Materials and Methods.  The in vitro experiment was performed using seven strips each of polyvinylpyrrolidone (PVP)-coated and uncoated polyurethane. These strips were dipped in saline for 5 minutes followed by incubation in a suspension of Staphylococcus epidermidis (SE) for a period of 10 minutes. Colony counts were determined after sonication of strips. For the in vitro experiments, 60 rats were used. Thirty animals each had uncoated or coated polyurethane implanted subcutaneously. In each group, strips were implanted after dipping them in either saline (N = 15) or an antibiotic solution (N = 15) consisting of 1 g/L vancomycin and 160 mg/L gentamicin. A bacterial suspension containing SE was then directly introduced into the subcutaneous pockets of all the animals prior to closure. After 7 days, strips were explanted along with 0.5 × 0.5 cm of surrounding tissue, and sonicated. Colony counts were performed on each sonicate. The data were analysed using Student's t-test. A P-value less than or equal to 0.05 was considered to be statistically significant.

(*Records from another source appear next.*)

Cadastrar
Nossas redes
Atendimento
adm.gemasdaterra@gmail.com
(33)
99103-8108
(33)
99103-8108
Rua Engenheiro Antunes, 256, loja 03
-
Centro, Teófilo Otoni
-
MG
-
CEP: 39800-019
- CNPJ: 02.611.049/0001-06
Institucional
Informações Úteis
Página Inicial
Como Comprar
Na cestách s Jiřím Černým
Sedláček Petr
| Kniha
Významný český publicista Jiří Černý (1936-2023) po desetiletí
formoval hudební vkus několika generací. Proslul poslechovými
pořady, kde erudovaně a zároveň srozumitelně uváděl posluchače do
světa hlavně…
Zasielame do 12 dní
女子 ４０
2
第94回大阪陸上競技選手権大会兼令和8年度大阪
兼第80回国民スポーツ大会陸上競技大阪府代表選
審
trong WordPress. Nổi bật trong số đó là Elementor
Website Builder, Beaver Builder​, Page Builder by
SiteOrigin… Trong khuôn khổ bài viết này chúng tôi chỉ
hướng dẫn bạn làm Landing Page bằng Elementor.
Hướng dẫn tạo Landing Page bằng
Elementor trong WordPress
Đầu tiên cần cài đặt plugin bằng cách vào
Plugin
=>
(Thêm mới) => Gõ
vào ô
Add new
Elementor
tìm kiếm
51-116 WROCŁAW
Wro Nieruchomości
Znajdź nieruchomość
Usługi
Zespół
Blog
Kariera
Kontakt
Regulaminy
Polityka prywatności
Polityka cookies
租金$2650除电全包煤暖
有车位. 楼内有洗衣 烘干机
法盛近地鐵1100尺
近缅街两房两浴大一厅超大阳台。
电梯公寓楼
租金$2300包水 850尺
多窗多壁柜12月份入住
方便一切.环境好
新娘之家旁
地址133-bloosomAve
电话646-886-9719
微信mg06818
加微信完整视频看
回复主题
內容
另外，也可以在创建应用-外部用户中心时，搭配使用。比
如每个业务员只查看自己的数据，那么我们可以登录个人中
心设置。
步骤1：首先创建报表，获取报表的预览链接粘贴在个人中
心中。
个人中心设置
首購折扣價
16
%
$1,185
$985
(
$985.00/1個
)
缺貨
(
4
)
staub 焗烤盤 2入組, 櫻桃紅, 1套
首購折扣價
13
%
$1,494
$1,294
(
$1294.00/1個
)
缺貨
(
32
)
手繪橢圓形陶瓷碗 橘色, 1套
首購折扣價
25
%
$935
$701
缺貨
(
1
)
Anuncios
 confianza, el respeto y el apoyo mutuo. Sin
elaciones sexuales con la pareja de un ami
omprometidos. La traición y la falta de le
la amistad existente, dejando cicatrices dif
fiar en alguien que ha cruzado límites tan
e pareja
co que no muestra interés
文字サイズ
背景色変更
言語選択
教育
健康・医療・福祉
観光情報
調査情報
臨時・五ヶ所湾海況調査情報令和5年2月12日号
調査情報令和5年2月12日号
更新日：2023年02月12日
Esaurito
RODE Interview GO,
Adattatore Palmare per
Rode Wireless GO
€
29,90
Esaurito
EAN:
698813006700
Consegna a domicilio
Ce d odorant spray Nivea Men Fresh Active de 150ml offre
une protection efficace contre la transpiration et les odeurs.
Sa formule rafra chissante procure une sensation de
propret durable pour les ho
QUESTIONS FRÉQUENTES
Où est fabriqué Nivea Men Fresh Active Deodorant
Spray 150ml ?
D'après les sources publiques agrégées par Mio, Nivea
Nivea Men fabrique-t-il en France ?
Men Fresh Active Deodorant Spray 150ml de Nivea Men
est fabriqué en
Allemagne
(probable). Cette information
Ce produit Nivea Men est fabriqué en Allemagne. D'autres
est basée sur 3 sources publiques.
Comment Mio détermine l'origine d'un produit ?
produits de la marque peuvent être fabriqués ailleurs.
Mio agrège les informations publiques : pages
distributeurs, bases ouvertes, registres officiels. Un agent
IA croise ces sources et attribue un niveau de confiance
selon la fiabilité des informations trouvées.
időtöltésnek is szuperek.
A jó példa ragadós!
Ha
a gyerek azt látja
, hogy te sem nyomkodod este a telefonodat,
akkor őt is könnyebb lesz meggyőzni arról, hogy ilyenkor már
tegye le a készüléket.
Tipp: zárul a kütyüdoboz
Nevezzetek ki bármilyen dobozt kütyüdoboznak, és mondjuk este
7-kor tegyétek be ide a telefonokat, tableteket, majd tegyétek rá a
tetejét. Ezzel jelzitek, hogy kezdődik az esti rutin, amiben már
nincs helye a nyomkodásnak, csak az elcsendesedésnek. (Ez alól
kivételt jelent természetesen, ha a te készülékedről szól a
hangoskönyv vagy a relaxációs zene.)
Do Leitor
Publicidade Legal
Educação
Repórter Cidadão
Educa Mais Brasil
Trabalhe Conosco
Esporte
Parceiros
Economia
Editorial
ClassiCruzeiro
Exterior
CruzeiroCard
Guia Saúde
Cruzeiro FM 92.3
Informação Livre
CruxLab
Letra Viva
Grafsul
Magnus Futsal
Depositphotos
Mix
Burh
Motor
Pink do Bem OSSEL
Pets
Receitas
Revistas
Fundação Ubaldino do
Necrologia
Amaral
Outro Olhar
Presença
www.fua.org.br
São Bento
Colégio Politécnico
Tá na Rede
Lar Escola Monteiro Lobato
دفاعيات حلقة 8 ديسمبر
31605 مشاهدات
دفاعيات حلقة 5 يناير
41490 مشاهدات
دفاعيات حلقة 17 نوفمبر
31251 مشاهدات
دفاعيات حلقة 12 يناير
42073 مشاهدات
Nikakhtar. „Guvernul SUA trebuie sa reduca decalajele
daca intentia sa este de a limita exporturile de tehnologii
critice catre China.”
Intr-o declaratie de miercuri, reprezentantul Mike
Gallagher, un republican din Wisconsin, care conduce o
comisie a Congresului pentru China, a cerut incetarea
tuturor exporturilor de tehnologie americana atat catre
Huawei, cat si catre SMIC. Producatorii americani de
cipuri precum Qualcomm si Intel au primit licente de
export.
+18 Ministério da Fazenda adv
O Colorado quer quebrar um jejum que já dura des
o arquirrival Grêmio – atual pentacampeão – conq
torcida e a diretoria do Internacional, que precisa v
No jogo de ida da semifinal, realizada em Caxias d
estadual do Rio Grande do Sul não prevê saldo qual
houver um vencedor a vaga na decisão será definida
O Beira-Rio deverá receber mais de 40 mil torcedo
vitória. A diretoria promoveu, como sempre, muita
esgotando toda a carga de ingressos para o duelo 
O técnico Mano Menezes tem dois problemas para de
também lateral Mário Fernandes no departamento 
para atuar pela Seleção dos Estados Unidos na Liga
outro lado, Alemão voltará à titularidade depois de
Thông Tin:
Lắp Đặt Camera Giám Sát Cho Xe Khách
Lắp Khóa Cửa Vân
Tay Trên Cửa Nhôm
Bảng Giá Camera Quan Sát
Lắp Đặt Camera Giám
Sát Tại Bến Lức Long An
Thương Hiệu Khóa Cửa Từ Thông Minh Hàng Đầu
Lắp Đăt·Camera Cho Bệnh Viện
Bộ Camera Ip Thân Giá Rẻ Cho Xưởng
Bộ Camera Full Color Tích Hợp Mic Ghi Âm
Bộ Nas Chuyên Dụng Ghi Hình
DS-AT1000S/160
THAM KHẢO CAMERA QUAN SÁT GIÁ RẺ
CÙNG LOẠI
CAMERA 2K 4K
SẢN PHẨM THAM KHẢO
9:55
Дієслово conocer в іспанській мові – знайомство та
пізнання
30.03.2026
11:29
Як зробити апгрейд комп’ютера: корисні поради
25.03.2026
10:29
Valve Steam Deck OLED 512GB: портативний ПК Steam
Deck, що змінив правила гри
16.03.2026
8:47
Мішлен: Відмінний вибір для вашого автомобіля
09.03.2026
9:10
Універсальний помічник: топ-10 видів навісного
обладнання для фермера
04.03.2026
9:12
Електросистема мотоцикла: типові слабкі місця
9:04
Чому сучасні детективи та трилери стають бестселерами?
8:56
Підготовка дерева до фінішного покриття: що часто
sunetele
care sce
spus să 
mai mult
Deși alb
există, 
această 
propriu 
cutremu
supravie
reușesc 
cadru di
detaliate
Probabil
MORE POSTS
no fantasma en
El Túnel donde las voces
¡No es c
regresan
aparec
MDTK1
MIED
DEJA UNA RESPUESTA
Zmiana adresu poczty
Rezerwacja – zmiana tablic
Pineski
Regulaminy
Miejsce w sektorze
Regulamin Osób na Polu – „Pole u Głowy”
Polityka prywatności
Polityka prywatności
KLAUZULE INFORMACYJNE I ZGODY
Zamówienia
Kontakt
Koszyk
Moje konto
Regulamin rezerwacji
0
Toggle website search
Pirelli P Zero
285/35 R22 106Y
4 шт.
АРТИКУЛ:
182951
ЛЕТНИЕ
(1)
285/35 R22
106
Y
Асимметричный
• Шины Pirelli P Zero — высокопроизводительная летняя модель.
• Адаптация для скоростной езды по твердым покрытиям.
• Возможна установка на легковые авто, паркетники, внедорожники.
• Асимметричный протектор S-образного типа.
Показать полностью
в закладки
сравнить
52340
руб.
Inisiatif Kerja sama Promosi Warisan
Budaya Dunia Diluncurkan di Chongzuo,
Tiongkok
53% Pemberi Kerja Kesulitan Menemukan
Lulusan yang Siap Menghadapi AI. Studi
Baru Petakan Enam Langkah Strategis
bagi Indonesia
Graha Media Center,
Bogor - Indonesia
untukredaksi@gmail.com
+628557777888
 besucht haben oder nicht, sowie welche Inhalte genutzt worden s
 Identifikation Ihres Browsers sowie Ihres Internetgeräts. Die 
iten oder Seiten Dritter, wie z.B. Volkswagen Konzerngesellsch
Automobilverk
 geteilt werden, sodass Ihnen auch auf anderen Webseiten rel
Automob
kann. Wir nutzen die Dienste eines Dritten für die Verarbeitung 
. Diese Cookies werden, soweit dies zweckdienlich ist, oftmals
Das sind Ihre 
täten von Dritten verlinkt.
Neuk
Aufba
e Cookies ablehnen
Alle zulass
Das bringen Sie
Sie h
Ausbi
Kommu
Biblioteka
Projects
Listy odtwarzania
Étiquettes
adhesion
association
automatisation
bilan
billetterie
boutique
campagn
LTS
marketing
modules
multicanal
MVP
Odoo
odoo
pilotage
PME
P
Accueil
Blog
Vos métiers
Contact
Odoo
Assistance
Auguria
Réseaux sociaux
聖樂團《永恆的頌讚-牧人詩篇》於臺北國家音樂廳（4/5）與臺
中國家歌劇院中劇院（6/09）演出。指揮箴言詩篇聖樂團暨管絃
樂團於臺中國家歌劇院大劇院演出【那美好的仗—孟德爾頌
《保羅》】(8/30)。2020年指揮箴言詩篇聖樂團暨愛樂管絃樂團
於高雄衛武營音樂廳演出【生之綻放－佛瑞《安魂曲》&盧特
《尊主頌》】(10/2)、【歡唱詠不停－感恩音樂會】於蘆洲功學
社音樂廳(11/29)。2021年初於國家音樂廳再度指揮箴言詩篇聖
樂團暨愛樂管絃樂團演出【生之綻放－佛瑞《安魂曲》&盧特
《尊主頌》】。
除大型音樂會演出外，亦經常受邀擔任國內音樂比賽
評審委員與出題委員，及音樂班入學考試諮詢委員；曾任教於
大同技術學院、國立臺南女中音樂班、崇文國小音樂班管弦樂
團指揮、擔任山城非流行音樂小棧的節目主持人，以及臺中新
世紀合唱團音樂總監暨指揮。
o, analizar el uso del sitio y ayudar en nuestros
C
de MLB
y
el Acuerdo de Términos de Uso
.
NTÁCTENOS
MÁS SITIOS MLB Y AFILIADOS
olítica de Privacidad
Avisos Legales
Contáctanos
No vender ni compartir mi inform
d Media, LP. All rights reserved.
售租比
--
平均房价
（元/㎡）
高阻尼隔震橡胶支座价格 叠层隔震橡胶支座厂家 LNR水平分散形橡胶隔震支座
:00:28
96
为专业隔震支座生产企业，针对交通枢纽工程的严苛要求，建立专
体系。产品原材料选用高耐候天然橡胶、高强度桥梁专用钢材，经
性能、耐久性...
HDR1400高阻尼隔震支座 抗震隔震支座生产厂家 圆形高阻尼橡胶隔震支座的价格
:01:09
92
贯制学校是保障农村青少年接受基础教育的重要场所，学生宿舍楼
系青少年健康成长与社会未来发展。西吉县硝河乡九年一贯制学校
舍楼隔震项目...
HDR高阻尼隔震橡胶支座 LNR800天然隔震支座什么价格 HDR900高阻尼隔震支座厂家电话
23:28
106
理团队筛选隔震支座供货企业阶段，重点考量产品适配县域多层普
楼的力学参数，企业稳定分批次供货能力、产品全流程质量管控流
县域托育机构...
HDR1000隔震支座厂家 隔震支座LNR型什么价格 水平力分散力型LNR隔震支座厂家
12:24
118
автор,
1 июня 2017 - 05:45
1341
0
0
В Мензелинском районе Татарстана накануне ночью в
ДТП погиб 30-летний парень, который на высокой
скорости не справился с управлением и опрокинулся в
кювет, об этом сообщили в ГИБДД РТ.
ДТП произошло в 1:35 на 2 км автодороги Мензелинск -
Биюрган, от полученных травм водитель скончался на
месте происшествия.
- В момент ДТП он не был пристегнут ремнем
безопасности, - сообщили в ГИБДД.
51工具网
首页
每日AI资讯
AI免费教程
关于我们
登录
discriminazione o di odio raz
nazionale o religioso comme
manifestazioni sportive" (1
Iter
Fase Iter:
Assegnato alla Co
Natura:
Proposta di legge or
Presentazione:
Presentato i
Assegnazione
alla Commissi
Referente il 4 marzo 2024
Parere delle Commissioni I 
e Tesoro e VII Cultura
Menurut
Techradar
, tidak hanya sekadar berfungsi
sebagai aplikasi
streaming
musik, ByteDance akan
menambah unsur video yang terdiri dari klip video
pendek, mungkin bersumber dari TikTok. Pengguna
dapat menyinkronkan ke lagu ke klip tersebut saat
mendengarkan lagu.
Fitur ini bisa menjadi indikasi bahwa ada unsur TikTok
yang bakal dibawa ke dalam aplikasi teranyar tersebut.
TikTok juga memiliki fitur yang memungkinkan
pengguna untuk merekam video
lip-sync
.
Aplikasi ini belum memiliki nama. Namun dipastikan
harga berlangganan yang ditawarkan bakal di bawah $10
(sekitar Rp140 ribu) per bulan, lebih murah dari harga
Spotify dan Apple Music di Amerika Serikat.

Results.  The in vitro study demonstrated a statistically significant (41%) reduction in the colony count of SE within the coated polyurethane strips compared to the uncoated Bioflex strips (150 ± 44.7 CFU vs. 253 ± 45.0 CFU, respectively, P-value < 0.05). Animal studies showed that bacterial CFU was highest in the uncoated Bioflex strip (29 ± 24.5 CFU), followed by uncoated Bioflex with antibiotic treatment (24 ± 28.1 CFU), coated Bioflex (17 ± 25.2 CFU) and coated Bioflex with antibiotic treatment (13 ± 16.1 CFU). Antibiotic treatment of coated Bioflex caused a significant reduction in the bacterial CFU compared to uncoated Bioflex (13 ± 16.1 vs. 29 ± 24.5 CFU, respectively, P = 0.04). This represents a 55% reduction in the bacterial count. While the reduction in the bacterial count in the coated Bioflex strip was not statistically different from that in the uncoated strip, a trend towards significance was noted with a 41% reduction (P > 0.05) in bacterial count in the coated Bioflex group compared to uncoated Bioflex.

Conclusions.  In conclusion, in vitro studies demonstrate a significant (41%) reduction in the colony count of SE in PVP-coated polyurethane compared to uncoated polyurethane. In vivo study in rats showed that antibiotic treatment of PVP-coated Bioflex resulted in a statistically significant reduction (55%) in colony count of SE compared to uncoated Bioflex.